■ **Task**: Return every one of the following rows unchanged, character for character.

————

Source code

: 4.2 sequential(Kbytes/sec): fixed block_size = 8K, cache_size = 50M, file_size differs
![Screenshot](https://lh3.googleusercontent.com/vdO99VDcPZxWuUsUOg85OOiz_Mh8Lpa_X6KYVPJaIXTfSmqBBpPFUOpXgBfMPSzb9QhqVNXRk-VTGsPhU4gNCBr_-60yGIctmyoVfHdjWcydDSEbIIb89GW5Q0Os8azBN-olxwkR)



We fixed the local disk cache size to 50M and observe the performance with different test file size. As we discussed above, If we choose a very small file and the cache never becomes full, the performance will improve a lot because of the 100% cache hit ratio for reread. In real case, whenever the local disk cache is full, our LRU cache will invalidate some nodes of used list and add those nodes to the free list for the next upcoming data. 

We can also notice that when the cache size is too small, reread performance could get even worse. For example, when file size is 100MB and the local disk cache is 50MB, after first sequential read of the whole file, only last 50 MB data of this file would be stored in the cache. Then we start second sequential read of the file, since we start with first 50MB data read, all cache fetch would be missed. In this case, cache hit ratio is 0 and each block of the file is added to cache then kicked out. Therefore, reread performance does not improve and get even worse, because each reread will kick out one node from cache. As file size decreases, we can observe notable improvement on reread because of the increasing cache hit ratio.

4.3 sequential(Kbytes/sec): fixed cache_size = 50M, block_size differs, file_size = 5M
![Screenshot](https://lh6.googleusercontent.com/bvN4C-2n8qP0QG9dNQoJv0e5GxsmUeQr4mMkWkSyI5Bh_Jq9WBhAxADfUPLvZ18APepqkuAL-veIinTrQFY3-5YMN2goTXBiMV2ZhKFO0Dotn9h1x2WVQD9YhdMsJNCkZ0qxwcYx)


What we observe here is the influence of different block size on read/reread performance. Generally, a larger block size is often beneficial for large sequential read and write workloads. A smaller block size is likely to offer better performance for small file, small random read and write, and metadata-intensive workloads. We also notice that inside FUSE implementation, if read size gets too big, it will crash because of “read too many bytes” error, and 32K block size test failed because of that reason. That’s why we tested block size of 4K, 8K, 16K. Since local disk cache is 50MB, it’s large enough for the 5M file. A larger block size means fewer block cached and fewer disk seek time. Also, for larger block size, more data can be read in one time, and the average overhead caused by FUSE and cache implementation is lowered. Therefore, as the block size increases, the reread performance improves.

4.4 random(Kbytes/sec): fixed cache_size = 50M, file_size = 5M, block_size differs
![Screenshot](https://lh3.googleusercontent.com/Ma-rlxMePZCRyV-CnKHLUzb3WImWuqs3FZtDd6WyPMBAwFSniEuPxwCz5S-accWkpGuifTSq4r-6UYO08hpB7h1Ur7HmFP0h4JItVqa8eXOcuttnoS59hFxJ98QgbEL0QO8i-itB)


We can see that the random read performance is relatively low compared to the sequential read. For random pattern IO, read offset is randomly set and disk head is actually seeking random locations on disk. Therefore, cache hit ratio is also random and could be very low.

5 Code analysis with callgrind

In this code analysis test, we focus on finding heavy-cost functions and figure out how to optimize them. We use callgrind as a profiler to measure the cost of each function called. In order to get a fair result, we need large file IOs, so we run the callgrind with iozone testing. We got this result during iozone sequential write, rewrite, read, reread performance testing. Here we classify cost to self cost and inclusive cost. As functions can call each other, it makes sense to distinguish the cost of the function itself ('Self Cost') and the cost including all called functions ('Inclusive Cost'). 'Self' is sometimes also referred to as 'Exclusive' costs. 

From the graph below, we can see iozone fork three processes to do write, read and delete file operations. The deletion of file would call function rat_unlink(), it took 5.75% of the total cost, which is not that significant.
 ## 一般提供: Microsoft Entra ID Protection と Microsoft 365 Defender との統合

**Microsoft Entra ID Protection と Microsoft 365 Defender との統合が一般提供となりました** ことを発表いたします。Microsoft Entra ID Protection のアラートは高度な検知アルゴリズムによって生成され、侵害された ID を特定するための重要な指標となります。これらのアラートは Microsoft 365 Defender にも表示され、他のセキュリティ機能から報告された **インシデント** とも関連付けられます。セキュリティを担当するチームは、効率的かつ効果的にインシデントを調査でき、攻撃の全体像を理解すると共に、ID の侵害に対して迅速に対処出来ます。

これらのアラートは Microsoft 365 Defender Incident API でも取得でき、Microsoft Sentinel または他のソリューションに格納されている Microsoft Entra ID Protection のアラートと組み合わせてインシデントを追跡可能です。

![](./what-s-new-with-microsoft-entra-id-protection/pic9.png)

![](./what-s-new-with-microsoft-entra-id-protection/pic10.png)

————

■ **Written reply**:
Source code

: 4.2 sequential(Kbytes/sec): fixed block_size = 8K, cache_size = 50M, file_size differs
![Screenshot](https://lh3.googleusercontent.com/vdO99VDcPZxWuUsUOg85OOiz_Mh8Lpa_X6KYVPJaIXTfSmqBBpPFUOpXgBfMPSzb9QhqVNXRk-VTGsPhU4gNCBr_-60yGIctmyoVfHdjWcydDSEbIIb89GW5Q0Os8azBN-olxwkR)



We fixed the local disk cache size to 50M and observe the performance with different test file size. As we discussed above, If we choose a very small file and the cache never becomes full, the performance will improve a lot because of the 100% cache hit ratio for reread. In real case, whenever the local disk cache is full, our LRU cache will invalidate some nodes of used list and add those nodes to the free list for the next upcoming data. 

We can also notice that when the cache size is too small, reread performance could get even worse. For example, when file size is 100MB and the local disk cache is 50MB, after first sequential read of the whole file, only last 50 MB data of this file would be stored in the cache. Then we start second sequential read of the file, since we start with first 50MB data read, all cache fetch would be missed. In this case, cache hit ratio is 0 and each block of the file is added to cache then kicked out. Therefore, reread performance does not improve and get even worse, because each reread will kick out one node from cache. As file size decreases, we can observe notable improvement on reread because of the increasing cache hit ratio.

4.3 sequential(Kbytes/sec): fixed cache_size = 50M, block_size differs, file_size = 5M
![Screenshot](https://lh6.googleusercontent.com/bvN4C-2n8qP0QG9dNQoJv0e5GxsmUeQr4mMkWkSyI5Bh_Jq9WBhAxADfUPLvZ18APepqkuAL-veIinTrQFY3-5YMN2goTXBiMV2ZhKFO0Dotn9h1x2WVQD9YhdMsJNCkZ0qxwcYx)


What we observe here is the influence of different block size on read/reread performance. Generally, a larger block size is often beneficial for large sequential read and write workloads. A smaller block size is likely to offer better performance for small file, small random read and write, and metadata-intensive workloads. We also notice that inside FUSE implementation, if read size gets too big, it will crash because of “read too many bytes” error, and 32K block size test failed because of that reason. That’s why we tested block size of 4K, 8K, 16K. Since local disk cache is 50MB, it’s large enough for the 5M file. A larger block size means fewer block cached and fewer disk seek time. Also, for larger block size, more data can be read in one time, and the average overhead caused by FUSE and cache implementation is lowered. Therefore, as the block size increases, the reread performance improves.

4.4 random(Kbytes/sec): fixed cache_size = 50M, file_size = 5M, block_size differs
![Screenshot](https://lh3.googleusercontent.com/Ma-rlxMePZCRyV-CnKHLUzb3WImWuqs3FZtDd6WyPMBAwFSniEuPxwCz5S-accWkpGuifTSq4r-6UYO08hpB7h1Ur7HmFP0h4JItVqa8eXOcuttnoS59hFxJ98QgbEL0QO8i-itB)


We can see that the random read performance is relatively low compared to the sequential read. For random pattern IO, read offset is randomly set and disk head is actually seeking random locations on disk. Therefore, cache hit ratio is also random and could be very low.

5 Code analysis with callgrind

In this code analysis test, we focus on finding heavy-cost functions and figure out how to optimize them. We use callgrind as a profiler to measure the cost of each function called. In order to get a fair result, we need large file IOs, so we run the callgrind with iozone testing. We got this result during iozone sequential write, rewrite, read, reread performance testing. Here we classify cost to self cost and inclusive cost. As functions can call each other, it makes sense to distinguish the cost of the function itself ('Self Cost') and the cost including all called functions ('Inclusive Cost'). 'Self' is sometimes also referred to as 'Exclusive' costs. 

From the graph below, we can see iozone fork three processes to do write, read and delete file operations. The deletion of file would call function rat_unlink(), it took 5.75% of the total cost, which is not that significant.
 ## 一般提供: Microsoft Entra ID Protection と Microsoft 365 Defender との統合

**Microsoft Entra ID Protection と Microsoft 365 Defender との統合が一般提供となりました** ことを発表いたします。Microsoft Entra ID Protection のアラートは高度な検知アルゴリズムによって生成され、侵害された ID を特定するための重要な指標となります。これらのアラートは Microsoft 365 Defender にも表示され、他のセキュリティ機能から報告された **インシデント** とも関連付けられます。セキュリティを担当するチームは、効率的かつ効果的にインシデントを調査でき、攻撃の全体像を理解すると共に、ID の侵害に対して迅速に対処出来ます。

これらのアラートは Microsoft 365 Defender Incident API でも取得でき、Microsoft Sentinel または他のソリューションに格納されている Microsoft Entra ID Protection のアラートと組み合わせてインシデントを追跡可能です。

![](./what-s-new-with-microsoft-entra-id-protection/pic9.png)

![](./what-s-new-with-microsoft-entra-id-protection/pic10.png)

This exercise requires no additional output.